Dia 110: A mãe que conseguimos ser

Não sei se a mãe foi a mãe que imaginou ser. Mas se não, óptimo! Ainda bem que foi capaz de mudar e de se transformar connosco, porque acredito que saber que temos de aprender uns com os outros, é o verdadeiro superpoder que queremos passar aos nossos filhos.

Foto
"Tenho aprendido tanto convosco, e agora com os netos — e é por isso que aos 60 anos ainda não perdi a esperança de me tornar melhor mãe!" @DESIGNER.SANDRAF

Querida Mãe,

A mãe foi a mãe que imaginou que ia ser?

Eu tinha estudado educação de infância e babysitado o suficiente para ter uma ideia bastante clara sobre como queria ser. Não só na minha relação com eles, mas no tipo de pedagogia que gostava que tivessem na escola. E, depois, como quase tudo na parentalidade, não correu bem como imaginara e tive de me tornar não a mãe que eu queria ser, mas a mãe que os meus filhos precisavam que eu fosse. E isso custou-me, muito! Mas, aos poucos, transformou-me. E acho (espero) que numa pessoa melhor.

De vez em quando, é verdade, há filhos que saem mesmo parecidos connosco, com o filho idealizado. Mas, na maioria dos casos, chocamos com eles: como é possível que um filho de pais tão ligados à natureza só queira ficar em casa? Como é que se explica que um filho de pais tão comunicativos fique mudo e esconda a cara? Ou que odeie água, quando os pais a adoram? E de onde é que lhe veio a paixão por livros de fichas, quando a mãe andou seis anos a postar no Facebook que era uma tortura ficar na sala a fazer fichas quando podiam estar a brincar na rua?

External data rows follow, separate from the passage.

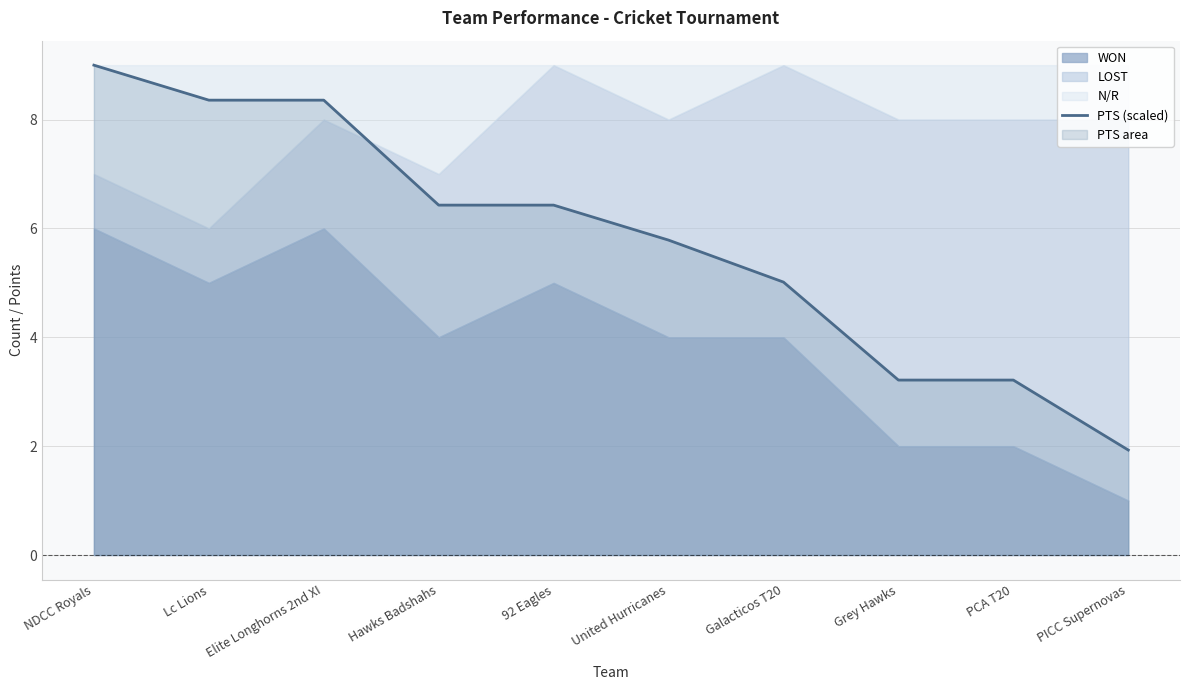

At which category does the chart reach its peak across all series?

NDCC Royals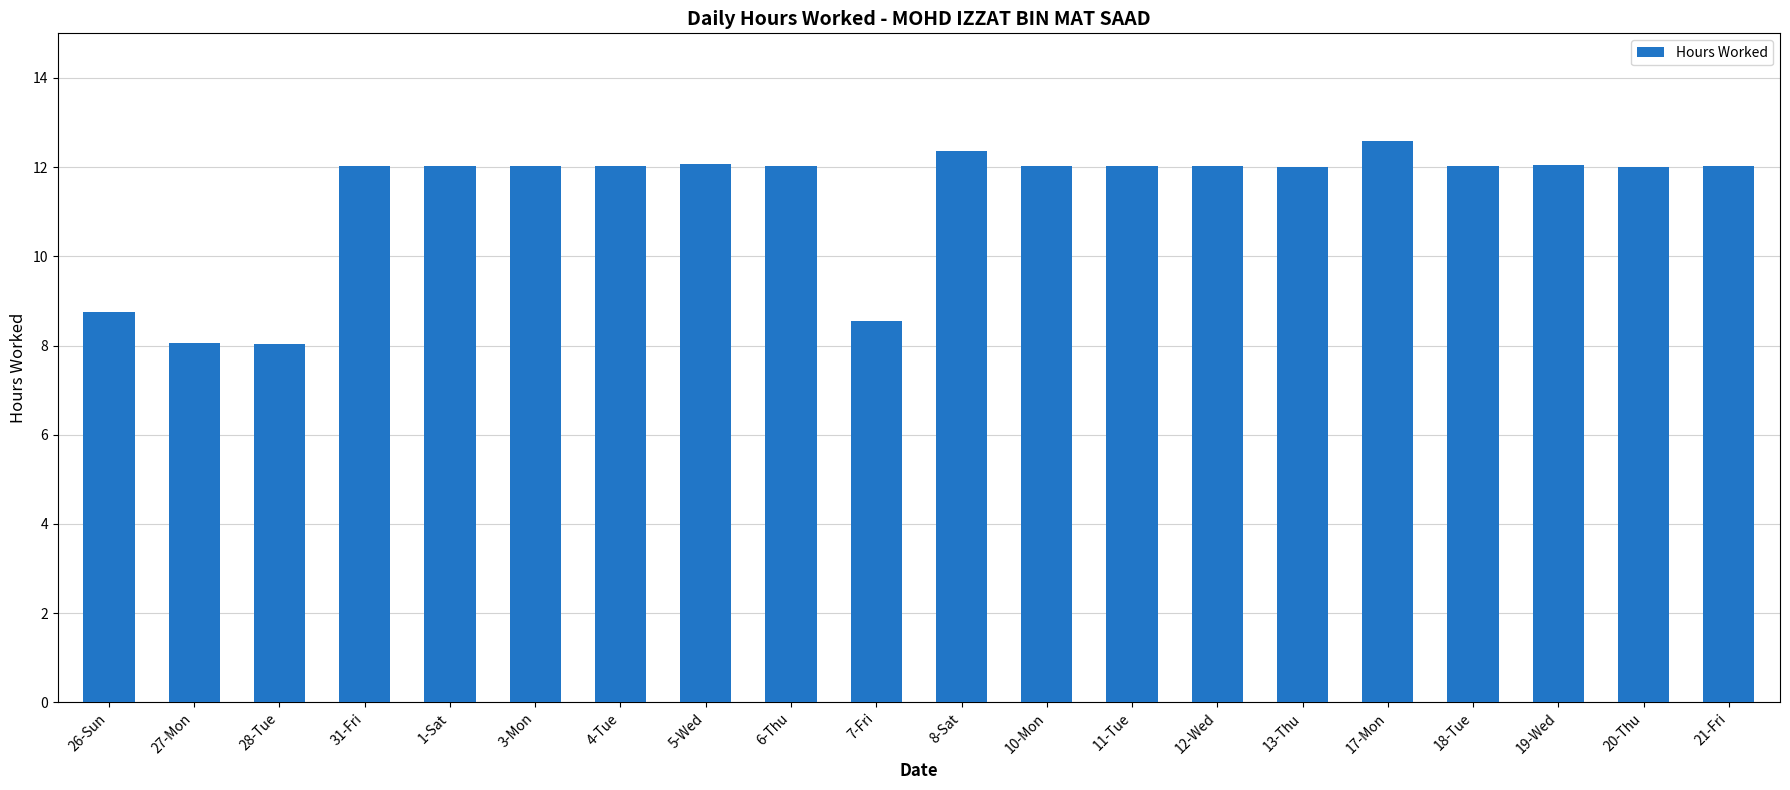

What is the difference between the maximum and minimum values?

4.6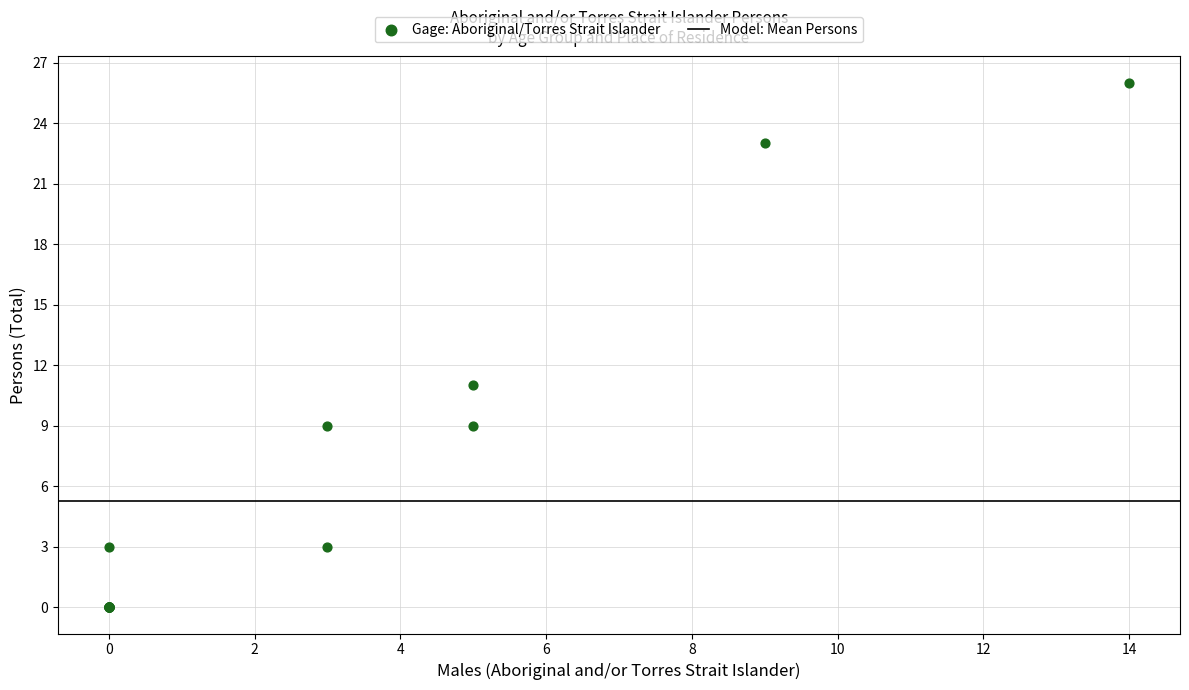

What Y value in the scatter plot is closest to 13?

11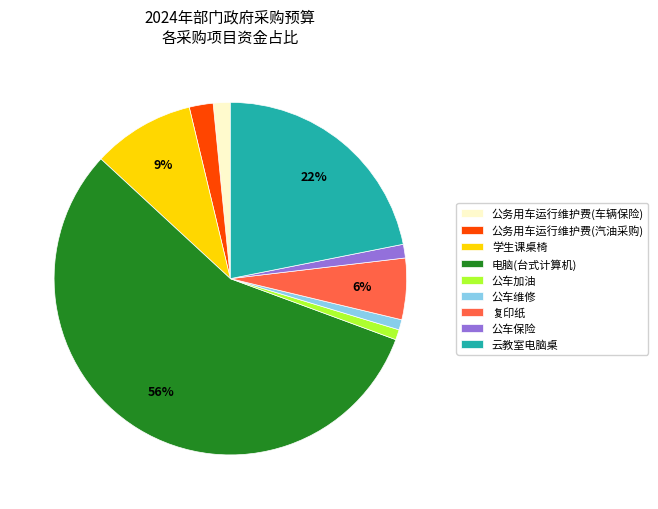

How many segments does this pie chart have?

9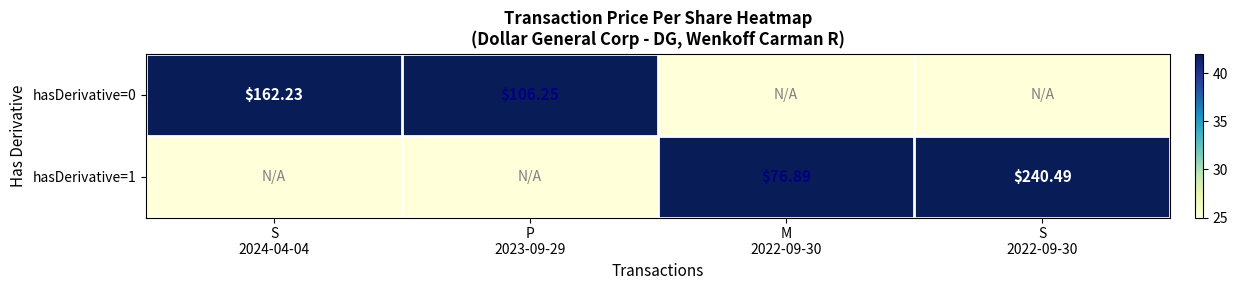

At how many categories does at least one series exceed 218?

1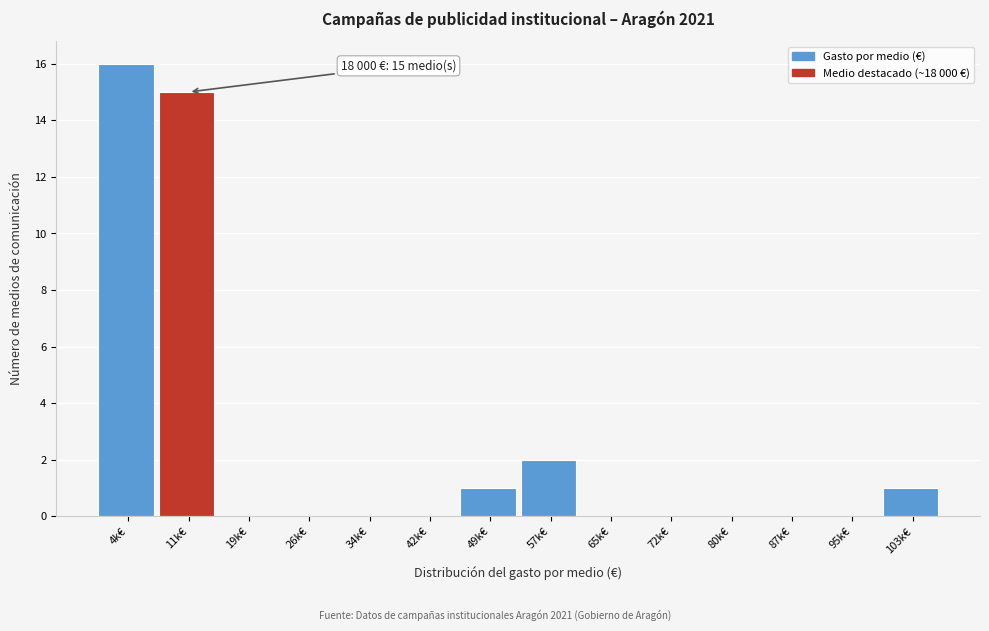

Reading right to left, extract all data points from this chart.

103k€=1	95k€=0	87k€=0	80k€=0	72k€=0	65k€=0	57k€=2	49k€=1	42k€=0	34k€=0	26k€=0	19k€=0	11k€=15	4k€=16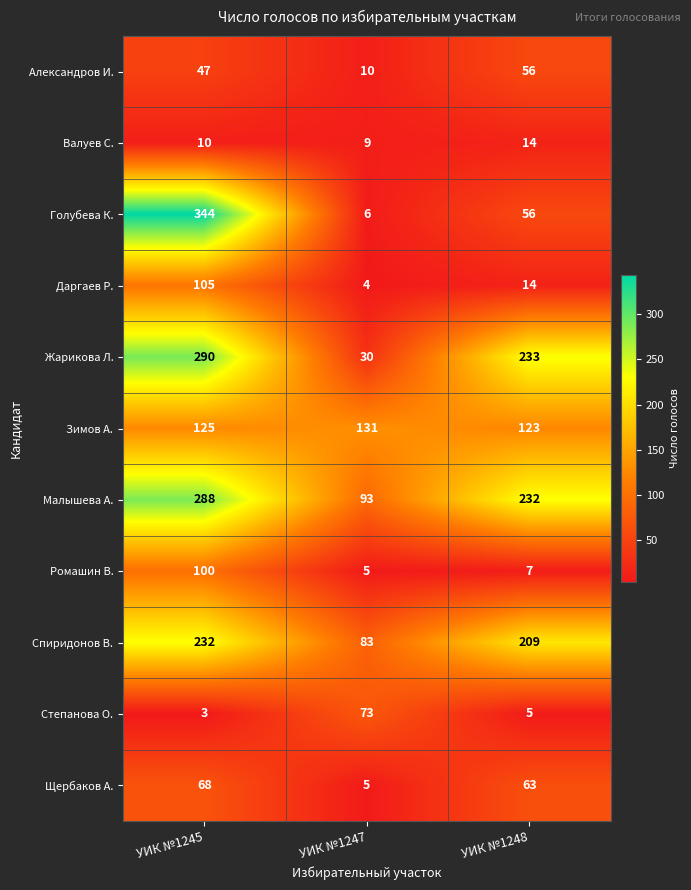

At which category is the sum across all series the highest?

УИК №1245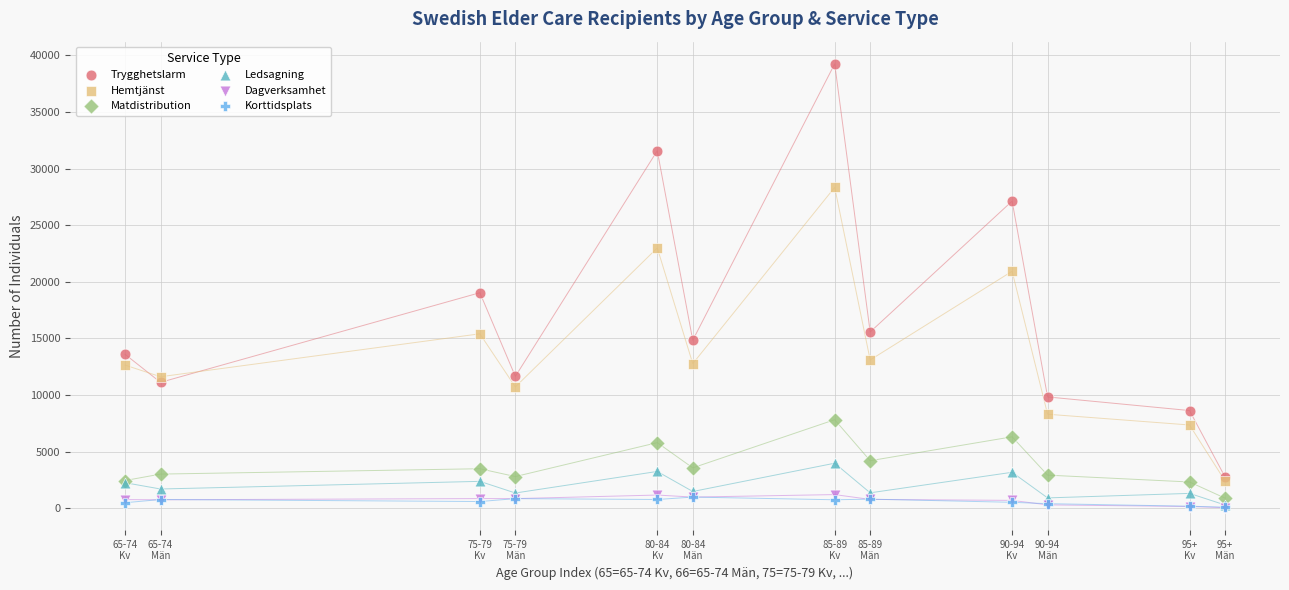

Across all series, what Y value is closest to 19655?

19040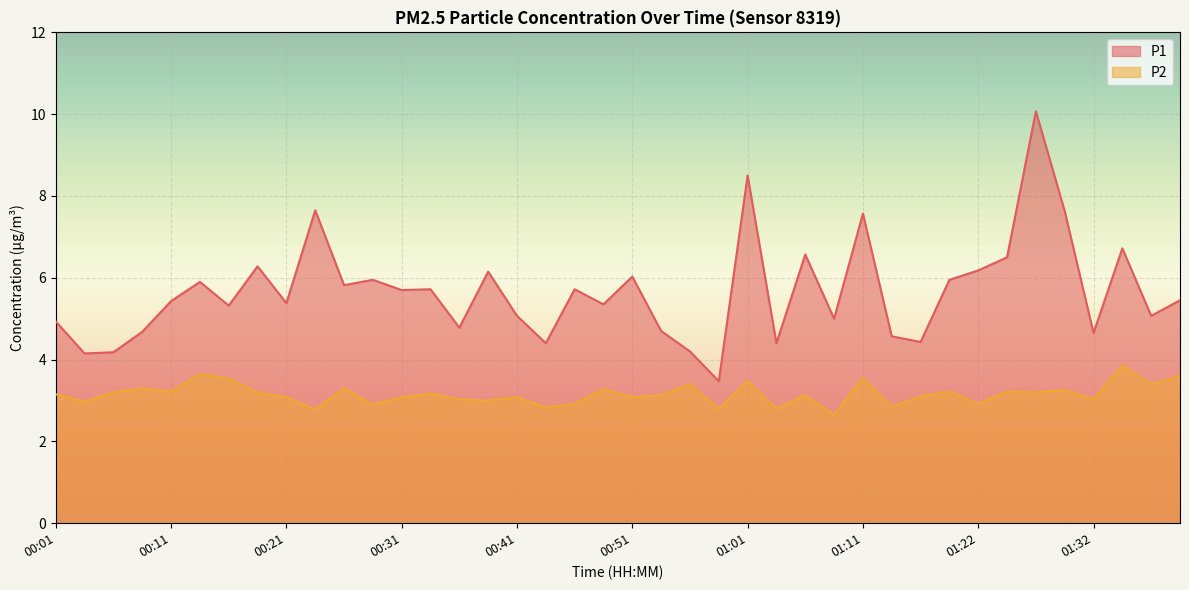

Reading right to left, extract all data points from this chart.

P1: 5.5	5.1	6.7	4.7	7.6	10.1	6.5	6.2	6.0	4.4	4.6	7.6	5.0	6.6	4.4	8.5	3.5	4.2	4.7	6.0	5.3	5.7	4.4	5.1	6.2	4.8	5.7	5.7	6.0	5.8	7.7	5.4	6.3	5.3	5.9	5.4	4.7	4.2	4.2	4.9
P2: 3.6	3.4	3.9	3.0	3.2	3.2	3.2	2.9	3.2	3.1	2.9	3.5	2.6	3.1	2.8	3.5	2.8	3.4	3.1	3.1	3.3	2.9	2.8	3.1	3.0	3.0	3.2	3.1	2.9	3.3	2.8	3.1	3.2	3.5	3.6	3.2	3.3	3.2	3.0	3.1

Pessoalizando — que a sua querida filhinha tenha procurado incansavelmente uma escola que não tivesse TPC's e agora as suas netas venham todas contentes por terem trabalhos para fazer?

Claro que sei a resposta que a mãe tem já na ponta da língua: porque eles são eles, e nós somos nós. Mas, mãe, jogar com as cartas que se têm na mão e não com aquelas que imaginávamos que nos iam sair é muito difícil, até termos a capacidade de aceitar os nossos filhos como são. É uma aprendizagem que tem vantagens para tudo, porque nos permite também largar as expectativas dos outros para nós, das que criamos para nós próprios e viver cada dia desta espectacular aventura.

Pois é, não sei se a mãe foi a mãe que imaginou ser. Mas se não, óptimo! Ainda bem que foi capaz de mudar e de se transformar connosco, porque acredito que saber que temos de aprender uns com os outros, é o verdadeiro superpoder que queremos passar aos nossos filhos.


Querida Ana,

Quando fui mãe achava mesmo que sabia tudo o que havia a saber sobre o assunto, porque era tia de uma dúzia de sobrinhos, e bastava-me por os olhos nas minhas irmãs para ter a certeza de que era aquele o modelo a seguir. Com a segurança secreta de que iria conseguir evitar alguns erros da minha querida mãe, que estavam bem presentes na memória de quem só tinha 23 anos — idade que, na altura, me parecia o pico da maturidade. Além disso sentia-me iluminada pelas descobertas do Dr. Brazelton, e de todos aqueles que tinham deixado de olhar para os bebés como tábuas rasas, em que inscrevíamos o que nos dava na cabeça.

Mas, apesar de estar perfeitamente consciente de que os meus filhos me moldariam, tanto como eu os moldaria a eles, não deixou de haver esse choque com os limites da omnipotência materna, de que me falas. Como tu, por exemplo, reagi com total incompreensão à vossa timidez perante estranhos, eu que era aquela criança que saltava para o colo de um desconhecido e fazia todos os recados fora de portas, só pelo prazer de conversar com quem me cruzava. E reagia mal, ainda reajo, a manifestações de agitação constante, obsessão pelo perfeccionismo ou à desorganização criativa, que de uma forma ou de outra vos vai tocando.

O pior, o mais difícil, é aceitar não que os filhos sejam diferentes de nós, mas que por azar tenham alguns dos “defeitos” que tão abominamos. É claro que podemos assacar responsabilidades aos genes do pai, mas continua a ferir-nos a nossa incapacidade de vos “corrigir”. E vamos continuar a tentar, mesmo quando vocês já estão, objectivamente, mais velhos do que nós!

Mas há surpresas espantosas, e estou pronta a dar o braço a torcer, que me levam a reconhecer que aquilo que rotulei de defeito pode afinal ser uma qualidade. E, nesse sentido, tenho aprendido tanto convosco, e agora com os netos — e é por isso que aos 60 anos ainda não perdi a esperança de me tornar melhor mãe!